Eu formei os dois primeiros faixa-preta criados aqui dentro do projeto. Eles foram lutar nos Estados Unidos o Panamericano e os dois ganharam. E também foram visitar um bom exemplo lá nos Estados Unidos de um amigo meu brasileiro que dá aulas de Jiu-Jitsu e tem uma vida super confortável em Los Angeles. E já surgiram oportunidades para estes dois lá.
Eles ainda não falam um bom inglês, mas a gente está com projeto de colocar uma professora de inglês para eles, para dar uma força e geralmente eu vou dando a técnica e traduzindo ao mesmo tempo, para eles irem se acostumando com a língua.
O cara que é malandro, quer o caminho mais fácil, mais curto. Ele não quer pegar o busão as 6 da manhã e ir trabalhar e a noite vir aqui treinar até as 10 horas. Aqui, para ele chegar na faixa preta, a gente analisa não só a técnica, mas se ele tem conduta de faixa preta Pedra 90. Ele vai ser uma referência para todos os alunos. Tem que ter uma boa conduta, cobrar a postura dos alunos dele e tem de ser exemplo. Isso para mim vale mais do que ser campeão mundial. Os títulos conquistados ficam secundários neste critério. A gente demora para dar faixa. Faixa aqui é para amarrar o quimono. Ninguém tem de estar preocupado com a faixa. Fazendo a sua parte o reconhecimento vai vir.

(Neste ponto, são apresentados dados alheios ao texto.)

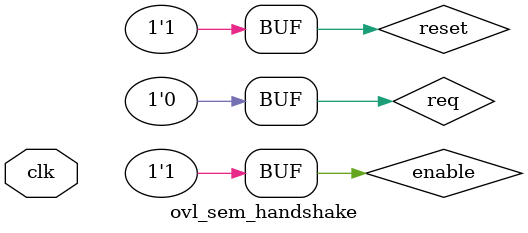
<source format=sv>
module ovl_sem_handshake(input logic clk);
  logic reset = 1'b1;
  logic enable = 1'b1;
  logic req = 1'b0;
  logic ack = 1'b0;
  logic [2:0] cycles = 3'd0;

  always_ff @(posedge clk) begin
    cycles <= cycles + 3'd1;
`ifdef FAIL
    case (cycles)
      3'd1: ack <= 1'b1;
      3'd2: ack <= 1'b0;
      default: ack <= 1'b0;
    endcase
`else
    ack <= 1'b0;
`endif
  end

  ovl_handshake #(
      .min_ack_cycle(1)) dut (
      .clock(clk),
      .reset(reset),
      .enable(enable),
      .req(req),
      .ack(ack),
      .fire());
endmodule

</source>
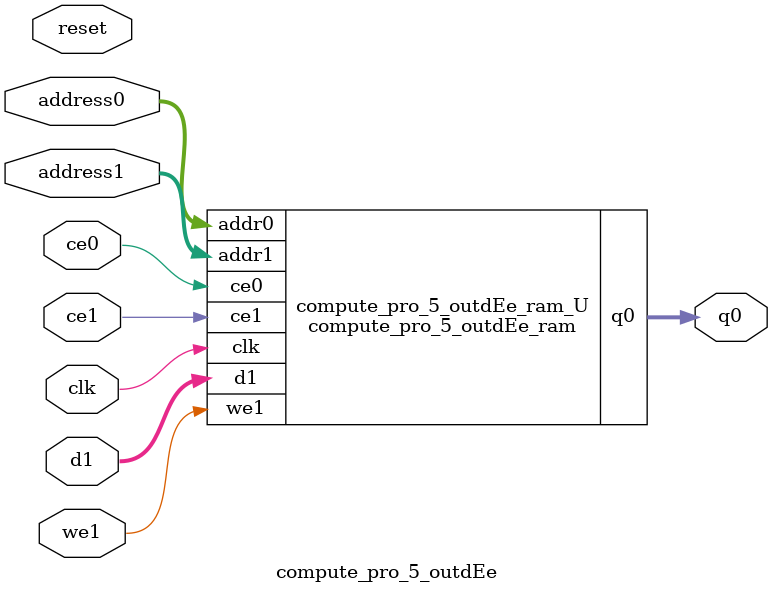
<source format=v>
`timescale 1 ns / 1 ps
module compute_pro_5_outdEe_ram (addr0, ce0, q0, addr1, ce1, d1, we1,  clk);

parameter DWIDTH = 16;
parameter AWIDTH = 8;
parameter MEM_SIZE = 256;

input[AWIDTH-1:0] addr0;
input ce0;
output reg[DWIDTH-1:0] q0;
input[AWIDTH-1:0] addr1;
input ce1;
input[DWIDTH-1:0] d1;
input we1;
input clk;

(* ram_style = "block" *)reg [DWIDTH-1:0] ram[0:MEM_SIZE-1];




always @(posedge clk)  
begin 
    if (ce0) 
    begin
        q0 <= ram[addr0];
    end
end


always @(posedge clk)  
begin 
    if (ce1) 
    begin
        if (we1) 
        begin 
            ram[addr1] <= d1; 
        end 
    end
end


endmodule

`timescale 1 ns / 1 ps
module compute_pro_5_outdEe(
    reset,
    clk,
    address0,
    ce0,
    q0,
    address1,
    ce1,
    we1,
    d1);

parameter DataWidth = 32'd16;
parameter AddressRange = 32'd256;
parameter AddressWidth = 32'd8;
input reset;
input clk;
input[AddressWidth - 1:0] address0;
input ce0;
output[DataWidth - 1:0] q0;
input[AddressWidth - 1:0] address1;
input ce1;
input we1;
input[DataWidth - 1:0] d1;



compute_pro_5_outdEe_ram compute_pro_5_outdEe_ram_U(
    .clk( clk ),
    .addr0( address0 ),
    .ce0( ce0 ),
    .q0( q0 ),
    .addr1( address1 ),
    .ce1( ce1 ),
    .we1( we1 ),
    .d1( d1 ));

endmodule


</source>
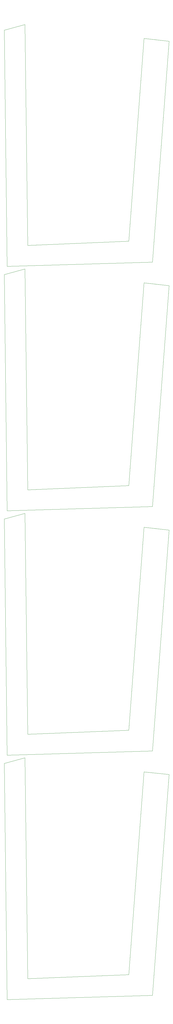
<source format=gbr>
%TF.GenerationSoftware,KiCad,Pcbnew,7.0.6-7.0.6~ubuntu20.04.1*%
%TF.CreationDate,2023-07-12T15:15:20+02:00*%
%TF.ProjectId,output_panel2023-07-12_131518.4025820000,6f757470-7574-45f7-9061-6e656c323032,rev?*%
%TF.SameCoordinates,Original*%
%TF.FileFunction,Copper,L1,Top*%
%TF.FilePolarity,Positive*%
%FSLAX45Y45*%
G04 Gerber Fmt 4.5, Leading zero omitted, Abs format (unit mm)*
G04 Created by KiCad (PCBNEW 7.0.6-7.0.6~ubuntu20.04.1) date 2023-07-12 15:15:20*
%MOMM*%
%LPD*%
G01*
G04 APERTURE LIST*
%TA.AperFunction,Profile*%
%ADD10C,0.050000*%
%TD*%
G04 APERTURE END LIST*
D10*
X5399997Y-26194894D02*
X5999996Y-18244894D01*
X5099997Y-548312D02*
X4549997Y-7848312D01*
X899996Y-16796603D02*
X799996Y-8846603D01*
X49996Y-26643186D02*
X149997Y-35143186D01*
X149997Y-35143186D02*
X5399997Y-34993186D01*
X49996Y-9046603D02*
X149997Y-17546603D01*
X799996Y-8846603D02*
X49996Y-9046603D01*
X149997Y-8748312D02*
X5399997Y-8598312D01*
X149997Y-26344894D02*
X5399997Y-26194894D01*
X5999996Y-27043186D02*
X5099997Y-26943186D01*
X4549997Y-7848312D02*
X899996Y-7998312D01*
X5999996Y-648312D02*
X5099997Y-548312D01*
X5399997Y-17396603D02*
X5999996Y-9446603D01*
X899996Y-25594894D02*
X799996Y-17644894D01*
X799996Y-48312D02*
X49996Y-248312D01*
X5099997Y-26943186D02*
X4549997Y-34243186D01*
X5099997Y-9346603D02*
X4549997Y-16646603D01*
X4549997Y-16646603D02*
X899996Y-16796603D01*
X5099997Y-18144894D02*
X4549997Y-25444894D01*
X5999996Y-18244894D02*
X5099997Y-18144894D01*
X49996Y-248312D02*
X149997Y-8748312D01*
X4549997Y-25444894D02*
X899996Y-25594894D01*
X5399997Y-34993186D02*
X5999996Y-27043186D01*
X49996Y-17844894D02*
X149997Y-26344894D01*
X5399997Y-8598312D02*
X5999996Y-648312D01*
X4549997Y-34243186D02*
X899996Y-34393186D01*
X899996Y-7998312D02*
X799996Y-48312D01*
X149997Y-17546603D02*
X5399997Y-17396603D01*
X899996Y-34393186D02*
X799996Y-26443186D01*
X5999996Y-9446603D02*
X5099997Y-9346603D01*
X799996Y-17644894D02*
X49996Y-17844894D01*
X799996Y-26443186D02*
X49996Y-26643186D01*
M02*

</source>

Eu nasci em Santos. Meus pais são de lá. Vim para São Paulo desde que eu nasci e morei a minha vida inteira aqui. Já morei no Campo Belo e agora moro no Brooklin Velho. Sempre por aqui. Dar aula e lutar é o meu maior prazer. Às vezes eu estou trabalhando, cheio de problemas, mas quando eu estaciono o meu carro e piso aqui, zera tudo. Melhora na hora. O melhor momento do dia é o da maioria. Minha filha de 14 anos está aqui comigo, meu filho de 7 anos também treina. Minha filha fala pra mim que as pessoas aqui são muito mais felizes do que no colégio particular que ela estuda. No tatame todo mundo está com o mesmo quimono, todo mundo está descalço. Todo mundo é igual.